## Document segment

<<<<

#469 Come Drink With Me (Dà Zuì Xiá / 大醉俠) (1966)

How about a little Shaw Brothers and a little Shaw Scope for your eyes? Can’t handle it? Go find some of your fake kung fu, because we’re buckling in for a ride on the King Hu train, losers. Tonight we watched Come Drink With Me (Dà Zuì Xiá / 大醉俠), and what an absolute blast this film was. King Hu “revolutionize(d) the martial arts costume drama…(showcasing a) mastery of all aspects of the medium, especially his inimitable approach to editing” (Peña). His portrayal of the merciless Golden Swallow waltzing into town to deliver some much-needed justice is a thrill ride from beginning to end, and the touching, slow scenes with Drunken Cat are just as wonderful as the action-packed, bloody, quick, precise action sequences.

This film was a lot of fun, and the production quality truly accentuated a genre thirsty for work like this to pave the way for directors like Ang Lee’s work decades later.

https://en.wikipedia.org/wiki/Come_Drink_with_Me

Jennifer

This movie was very entertaining!  Lots of great choreography, bloody battles, settings, and costumes. A classic 1960’s martial arts film. The heroine in this movie fights some bad guys to rescue her kidnapped brother.  She inadvertently falls in love with a martial arts master. They go on to kick major bad guy butt together. This movie is visually stunning and leaves little room for boredom.

Garrett

I really enjoyed this film. From its opening sequence, it was clear that the director was going to take us on a ride through a valley of danger, double-crossing, and intense, bloody swordplay. Knowing nothing about this film ahead of time, I had few expectations, but it was a beautiful joyride through the narrative. The costumes, excellent performances, and obsessive attention to detail transported us to a world of martial arts high adventure. Come Drink With Me is truly a fun hour and a half diversion that fully encapsulates the audience in a striking, magical, dangerous land.

#404 Lawrence of Arabia (1962)

>>>>

## Records from a dataset
<<<<

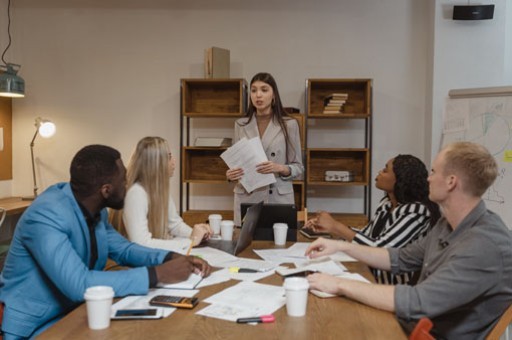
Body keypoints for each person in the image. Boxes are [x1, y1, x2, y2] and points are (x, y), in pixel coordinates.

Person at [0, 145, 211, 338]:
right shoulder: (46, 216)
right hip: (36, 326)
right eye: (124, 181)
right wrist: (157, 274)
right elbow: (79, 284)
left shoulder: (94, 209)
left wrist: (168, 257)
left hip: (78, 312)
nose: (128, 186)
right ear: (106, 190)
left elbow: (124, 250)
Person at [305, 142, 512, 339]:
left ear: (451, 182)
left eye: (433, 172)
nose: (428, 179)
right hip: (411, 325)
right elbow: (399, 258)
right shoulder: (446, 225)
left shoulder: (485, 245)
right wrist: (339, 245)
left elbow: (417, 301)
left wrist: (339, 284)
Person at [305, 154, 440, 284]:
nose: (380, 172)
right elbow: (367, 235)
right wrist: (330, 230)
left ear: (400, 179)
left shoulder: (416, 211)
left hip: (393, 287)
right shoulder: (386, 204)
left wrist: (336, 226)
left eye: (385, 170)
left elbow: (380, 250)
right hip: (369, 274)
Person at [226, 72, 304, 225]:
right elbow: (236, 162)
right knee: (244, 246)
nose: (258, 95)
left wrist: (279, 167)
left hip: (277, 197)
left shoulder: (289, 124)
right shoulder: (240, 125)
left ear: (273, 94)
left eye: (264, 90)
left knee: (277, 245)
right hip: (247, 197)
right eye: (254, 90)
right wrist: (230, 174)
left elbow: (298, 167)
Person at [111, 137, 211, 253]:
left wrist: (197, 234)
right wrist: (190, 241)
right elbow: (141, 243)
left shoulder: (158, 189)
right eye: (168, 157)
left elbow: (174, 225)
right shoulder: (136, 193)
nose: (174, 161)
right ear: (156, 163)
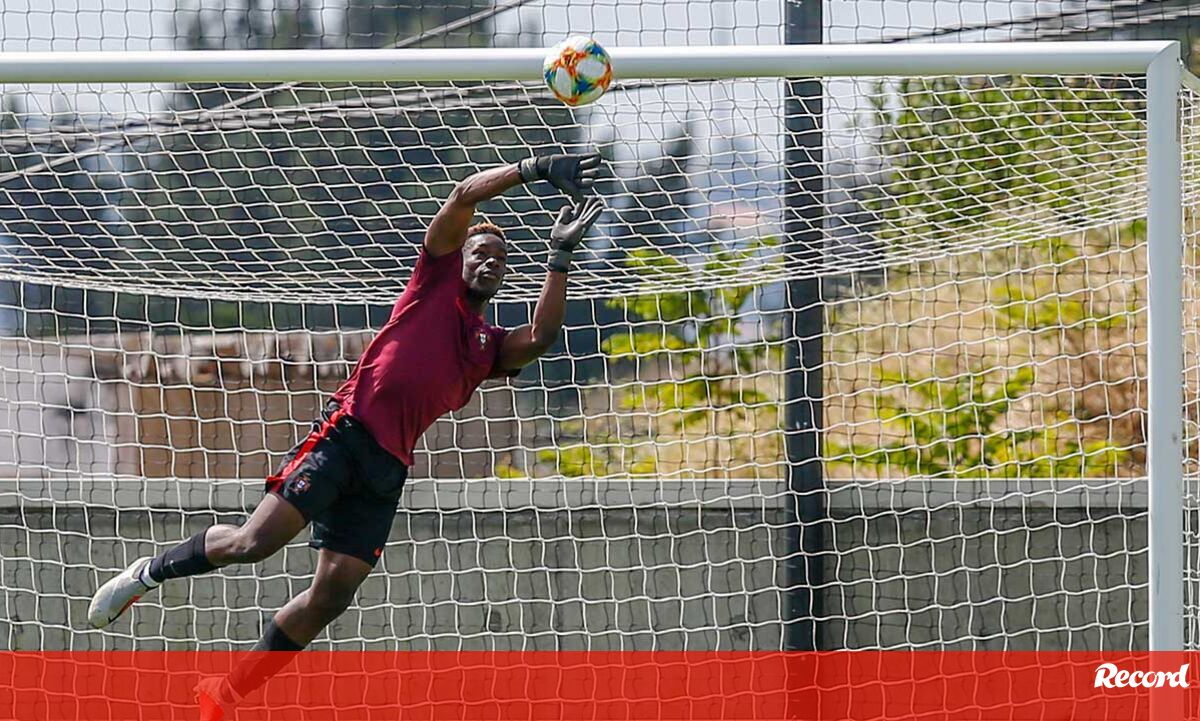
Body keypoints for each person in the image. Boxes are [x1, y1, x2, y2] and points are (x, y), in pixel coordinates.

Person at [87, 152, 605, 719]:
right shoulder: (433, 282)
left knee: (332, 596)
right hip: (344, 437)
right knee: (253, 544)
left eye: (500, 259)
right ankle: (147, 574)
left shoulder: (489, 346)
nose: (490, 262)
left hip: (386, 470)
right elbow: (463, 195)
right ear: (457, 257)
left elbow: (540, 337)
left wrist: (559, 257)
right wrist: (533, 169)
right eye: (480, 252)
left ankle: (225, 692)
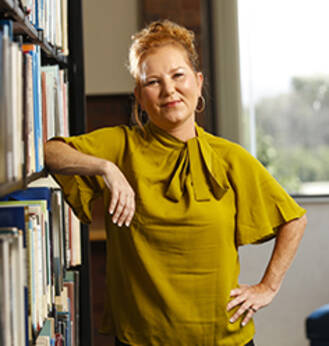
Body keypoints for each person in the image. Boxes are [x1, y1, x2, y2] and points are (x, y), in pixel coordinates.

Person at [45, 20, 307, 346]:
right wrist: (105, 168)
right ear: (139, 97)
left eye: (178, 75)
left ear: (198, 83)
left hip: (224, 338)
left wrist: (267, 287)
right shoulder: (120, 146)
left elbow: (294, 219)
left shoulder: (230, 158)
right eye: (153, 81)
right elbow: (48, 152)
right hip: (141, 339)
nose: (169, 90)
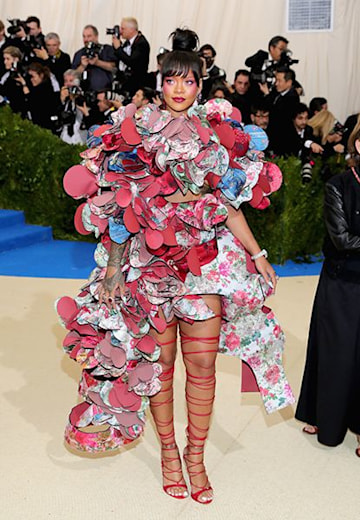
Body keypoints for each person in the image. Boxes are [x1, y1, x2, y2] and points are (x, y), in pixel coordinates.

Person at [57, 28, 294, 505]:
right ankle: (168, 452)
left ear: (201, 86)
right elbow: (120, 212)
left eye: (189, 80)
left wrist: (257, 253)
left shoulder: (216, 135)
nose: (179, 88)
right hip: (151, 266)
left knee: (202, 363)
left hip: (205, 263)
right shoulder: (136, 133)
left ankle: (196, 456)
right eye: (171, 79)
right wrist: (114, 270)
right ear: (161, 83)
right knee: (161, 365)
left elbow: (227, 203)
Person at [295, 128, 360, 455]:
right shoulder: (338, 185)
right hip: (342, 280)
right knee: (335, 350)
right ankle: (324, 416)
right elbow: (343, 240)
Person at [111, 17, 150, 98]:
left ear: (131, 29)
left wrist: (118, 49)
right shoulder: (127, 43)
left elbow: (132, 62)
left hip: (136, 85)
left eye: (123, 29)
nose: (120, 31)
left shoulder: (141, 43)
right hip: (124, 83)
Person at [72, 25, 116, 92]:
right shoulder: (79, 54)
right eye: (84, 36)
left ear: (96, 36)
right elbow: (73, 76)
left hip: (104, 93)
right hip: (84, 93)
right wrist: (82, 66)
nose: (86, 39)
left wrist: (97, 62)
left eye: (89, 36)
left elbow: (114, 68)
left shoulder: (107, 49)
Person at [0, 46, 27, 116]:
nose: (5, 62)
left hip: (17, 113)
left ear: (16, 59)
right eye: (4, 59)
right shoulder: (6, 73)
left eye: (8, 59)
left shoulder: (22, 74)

>>>>
<<<<

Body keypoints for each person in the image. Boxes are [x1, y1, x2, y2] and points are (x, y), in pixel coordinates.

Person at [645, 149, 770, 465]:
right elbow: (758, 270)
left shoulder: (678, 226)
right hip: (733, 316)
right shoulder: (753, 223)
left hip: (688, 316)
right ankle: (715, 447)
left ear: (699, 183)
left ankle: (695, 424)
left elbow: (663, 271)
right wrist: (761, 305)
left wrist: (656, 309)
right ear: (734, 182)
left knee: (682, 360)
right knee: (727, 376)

>>>>

## Work to be completed
Please list every item that the sentence beginning "Lots of great choreography" in the Come Drink With Me reviews names as great.

## Answer area
choreography
bloody battles
settings
costumes